Saved entries
--- --- ---
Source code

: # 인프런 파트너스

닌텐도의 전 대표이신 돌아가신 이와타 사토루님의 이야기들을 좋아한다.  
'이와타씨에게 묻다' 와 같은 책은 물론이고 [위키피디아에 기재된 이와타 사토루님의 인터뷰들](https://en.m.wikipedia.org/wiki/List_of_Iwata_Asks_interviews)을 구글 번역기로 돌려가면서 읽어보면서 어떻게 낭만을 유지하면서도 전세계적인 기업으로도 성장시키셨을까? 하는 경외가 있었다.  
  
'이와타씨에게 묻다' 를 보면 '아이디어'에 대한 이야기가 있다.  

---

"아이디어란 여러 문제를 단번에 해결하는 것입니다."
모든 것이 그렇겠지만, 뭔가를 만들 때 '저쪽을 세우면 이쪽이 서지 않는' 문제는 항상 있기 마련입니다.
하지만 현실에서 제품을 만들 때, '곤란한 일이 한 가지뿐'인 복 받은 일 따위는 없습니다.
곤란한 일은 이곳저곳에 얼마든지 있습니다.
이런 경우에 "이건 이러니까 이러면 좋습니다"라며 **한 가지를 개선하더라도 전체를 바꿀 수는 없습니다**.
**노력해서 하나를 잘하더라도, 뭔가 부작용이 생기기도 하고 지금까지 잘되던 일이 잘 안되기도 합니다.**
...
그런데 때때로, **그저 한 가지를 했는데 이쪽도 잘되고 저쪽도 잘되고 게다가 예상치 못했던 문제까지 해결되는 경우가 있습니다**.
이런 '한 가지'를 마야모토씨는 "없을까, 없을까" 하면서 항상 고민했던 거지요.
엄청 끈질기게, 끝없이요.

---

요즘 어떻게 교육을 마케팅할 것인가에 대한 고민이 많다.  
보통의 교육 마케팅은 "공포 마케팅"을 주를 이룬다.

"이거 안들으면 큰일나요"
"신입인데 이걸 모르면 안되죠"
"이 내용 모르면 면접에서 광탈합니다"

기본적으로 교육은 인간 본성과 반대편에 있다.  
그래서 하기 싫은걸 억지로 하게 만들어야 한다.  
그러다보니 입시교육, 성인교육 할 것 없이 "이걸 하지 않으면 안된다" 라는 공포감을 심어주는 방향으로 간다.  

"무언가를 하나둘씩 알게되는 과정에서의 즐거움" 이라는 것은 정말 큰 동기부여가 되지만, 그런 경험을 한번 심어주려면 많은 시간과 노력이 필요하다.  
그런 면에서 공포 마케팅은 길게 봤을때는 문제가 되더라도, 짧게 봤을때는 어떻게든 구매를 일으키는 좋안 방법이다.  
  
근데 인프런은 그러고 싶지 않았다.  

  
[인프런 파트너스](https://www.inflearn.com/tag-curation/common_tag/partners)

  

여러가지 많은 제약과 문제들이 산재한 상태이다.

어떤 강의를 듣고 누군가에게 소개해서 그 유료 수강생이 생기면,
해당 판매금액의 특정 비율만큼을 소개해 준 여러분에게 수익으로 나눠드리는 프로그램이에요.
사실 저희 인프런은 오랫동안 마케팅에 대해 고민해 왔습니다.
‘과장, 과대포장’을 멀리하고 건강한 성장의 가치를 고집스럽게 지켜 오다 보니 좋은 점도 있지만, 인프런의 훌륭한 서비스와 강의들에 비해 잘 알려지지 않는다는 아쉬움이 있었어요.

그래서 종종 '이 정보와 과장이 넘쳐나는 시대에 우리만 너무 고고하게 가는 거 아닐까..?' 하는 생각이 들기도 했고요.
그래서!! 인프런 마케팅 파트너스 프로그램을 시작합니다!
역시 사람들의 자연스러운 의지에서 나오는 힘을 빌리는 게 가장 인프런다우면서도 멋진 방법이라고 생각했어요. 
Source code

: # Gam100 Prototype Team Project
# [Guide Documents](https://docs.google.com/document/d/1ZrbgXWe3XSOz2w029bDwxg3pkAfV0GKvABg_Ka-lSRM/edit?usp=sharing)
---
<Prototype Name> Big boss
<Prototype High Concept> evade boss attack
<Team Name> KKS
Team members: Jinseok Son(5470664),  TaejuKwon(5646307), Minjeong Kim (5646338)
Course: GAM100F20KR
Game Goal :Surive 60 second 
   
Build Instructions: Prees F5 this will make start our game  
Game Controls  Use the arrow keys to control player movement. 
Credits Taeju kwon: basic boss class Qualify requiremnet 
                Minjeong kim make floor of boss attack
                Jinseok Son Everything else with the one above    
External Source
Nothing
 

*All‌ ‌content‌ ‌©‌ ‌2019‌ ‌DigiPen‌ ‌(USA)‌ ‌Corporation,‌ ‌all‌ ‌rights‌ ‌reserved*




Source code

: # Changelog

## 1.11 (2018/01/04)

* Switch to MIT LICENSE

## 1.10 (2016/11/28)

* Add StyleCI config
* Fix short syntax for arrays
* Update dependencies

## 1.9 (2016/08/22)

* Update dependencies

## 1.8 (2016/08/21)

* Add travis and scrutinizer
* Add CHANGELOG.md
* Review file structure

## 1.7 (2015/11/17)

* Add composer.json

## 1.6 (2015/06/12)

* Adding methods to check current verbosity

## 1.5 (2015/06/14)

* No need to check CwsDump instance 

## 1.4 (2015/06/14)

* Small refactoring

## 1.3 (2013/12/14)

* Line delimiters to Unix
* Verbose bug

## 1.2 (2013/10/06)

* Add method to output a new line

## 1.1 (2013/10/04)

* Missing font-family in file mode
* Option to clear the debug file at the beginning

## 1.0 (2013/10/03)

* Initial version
--- --- ---
Work item
Each entry above is to be transcribed without alteration.

Response
Source code

: # 인프런 파트너스

닌텐도의 전 대표이신 돌아가신 이와타 사토루님의 이야기들을 좋아한다.  
'이와타씨에게 묻다' 와 같은 책은 물론이고 [위키피디아에 기재된 이와타 사토루님의 인터뷰들](https://en.m.wikipedia.org/wiki/List_of_Iwata_Asks_interviews)을 구글 번역기로 돌려가면서 읽어보면서 어떻게 낭만을 유지하면서도 전세계적인 기업으로도 성장시키셨을까? 하는 경외가 있었다.  
  
'이와타씨에게 묻다' 를 보면 '아이디어'에 대한 이야기가 있다.  

---

"아이디어란 여러 문제를 단번에 해결하는 것입니다."
모든 것이 그렇겠지만, 뭔가를 만들 때 '저쪽을 세우면 이쪽이 서지 않는' 문제는 항상 있기 마련입니다.
하지만 현실에서 제품을 만들 때, '곤란한 일이 한 가지뿐'인 복 받은 일 따위는 없습니다.
곤란한 일은 이곳저곳에 얼마든지 있습니다.
이런 경우에 "이건 이러니까 이러면 좋습니다"라며 **한 가지를 개선하더라도 전체를 바꿀 수는 없습니다**.
**노력해서 하나를 잘하더라도, 뭔가 부작용이 생기기도 하고 지금까지 잘되던 일이 잘 안되기도 합니다.**
...
그런데 때때로, **그저 한 가지를 했는데 이쪽도 잘되고 저쪽도 잘되고 게다가 예상치 못했던 문제까지 해결되는 경우가 있습니다**.
이런 '한 가지'를 마야모토씨는 "없을까, 없을까" 하면서 항상 고민했던 거지요.
엄청 끈질기게, 끝없이요.

---

요즘 어떻게 교육을 마케팅할 것인가에 대한 고민이 많다.  
보통의 교육 마케팅은 "공포 마케팅"을 주를 이룬다.

"이거 안들으면 큰일나요"
"신입인데 이걸 모르면 안되죠"
"이 내용 모르면 면접에서 광탈합니다"

기본적으로 교육은 인간 본성과 반대편에 있다.  
그래서 하기 싫은걸 억지로 하게 만들어야 한다.  
그러다보니 입시교육, 성인교육 할 것 없이 "이걸 하지 않으면 안된다" 라는 공포감을 심어주는 방향으로 간다.  

"무언가를 하나둘씩 알게되는 과정에서의 즐거움" 이라는 것은 정말 큰 동기부여가 되지만, 그런 경험을 한번 심어주려면 많은 시간과 노력이 필요하다.  
그런 면에서 공포 마케팅은 길게 봤을때는 문제가 되더라도, 짧게 봤을때는 어떻게든 구매를 일으키는 좋안 방법이다.  
  
근데 인프런은 그러고 싶지 않았다.  

  
[인프런 파트너스](https://www.inflearn.com/tag-curation/common_tag/partners)

  

여러가지 많은 제약과 문제들이 산재한 상태이다.

어떤 강의를 듣고 누군가에게 소개해서 그 유료 수강생이 생기면,
해당 판매금액의 특정 비율만큼을 소개해 준 여러분에게 수익으로 나눠드리는 프로그램이에요.
사실 저희 인프런은 오랫동안 마케팅에 대해 고민해 왔습니다.
‘과장, 과대포장’을 멀리하고 건강한 성장의 가치를 고집스럽게 지켜 오다 보니 좋은 점도 있지만, 인프런의 훌륭한 서비스와 강의들에 비해 잘 알려지지 않는다는 아쉬움이 있었어요.

그래서 종종 '이 정보와 과장이 넘쳐나는 시대에 우리만 너무 고고하게 가는 거 아닐까..?' 하는 생각이 들기도 했고요.
그래서!! 인프런 마케팅 파트너스 프로그램을 시작합니다!
역시 사람들의 자연스러운 의지에서 나오는 힘을 빌리는 게 가장 인프런다우면서도 멋진 방법이라고 생각했어요. 
Source code

: # Gam100 Prototype Team Project
# [Guide Documents](https://docs.google.com/document/d/1ZrbgXWe3XSOz2w029bDwxg3pkAfV0GKvABg_Ka-lSRM/edit?usp=sharing)
---
<Prototype Name> Big boss
<Prototype High Concept> evade boss attack
<Team Name> KKS
Team members: Jinseok Son(5470664),  TaejuKwon(5646307), Minjeong Kim (5646338)
Course: GAM100F20KR
Game Goal :Surive 60 second 
   
Build Instructions: Prees F5 this will make start our game  
Game Controls  Use the arrow keys to control player movement. 
Credits Taeju kwon: basic boss class Qualify requiremnet 
                Minjeong kim make floor of boss attack
                Jinseok Son Everything else with the one above    
External Source
Nothing
 

*All‌ ‌content‌ ‌©‌ ‌2019‌ ‌DigiPen‌ ‌(USA)‌ ‌Corporation,‌ ‌all‌ ‌rights‌ ‌reserved*




Source code

: # Changelog

## 1.11 (2018/01/04)

* Switch to MIT LICENSE

## 1.10 (2016/11/28)

* Add StyleCI config
* Fix short syntax for arrays
* Update dependencies

## 1.9 (2016/08/22)

* Update dependencies

## 1.8 (2016/08/21)

* Add travis and scrutinizer
* Add CHANGELOG.md
* Review file structure

## 1.7 (2015/11/17)

* Add composer.json

## 1.6 (2015/06/12)

* Adding methods to check current verbosity

## 1.5 (2015/06/14)

* No need to check CwsDump instance 

## 1.4 (2015/06/14)

* Small refactoring

## 1.3 (2013/12/14)

* Line delimiters to Unix
* Verbose bug

## 1.2 (2013/10/06)

* Add method to output a new line

## 1.1 (2013/10/04)

* Missing font-family in file mode
* Option to clear the debug file at the beginning

## 1.0 (2013/10/03)

* Initial version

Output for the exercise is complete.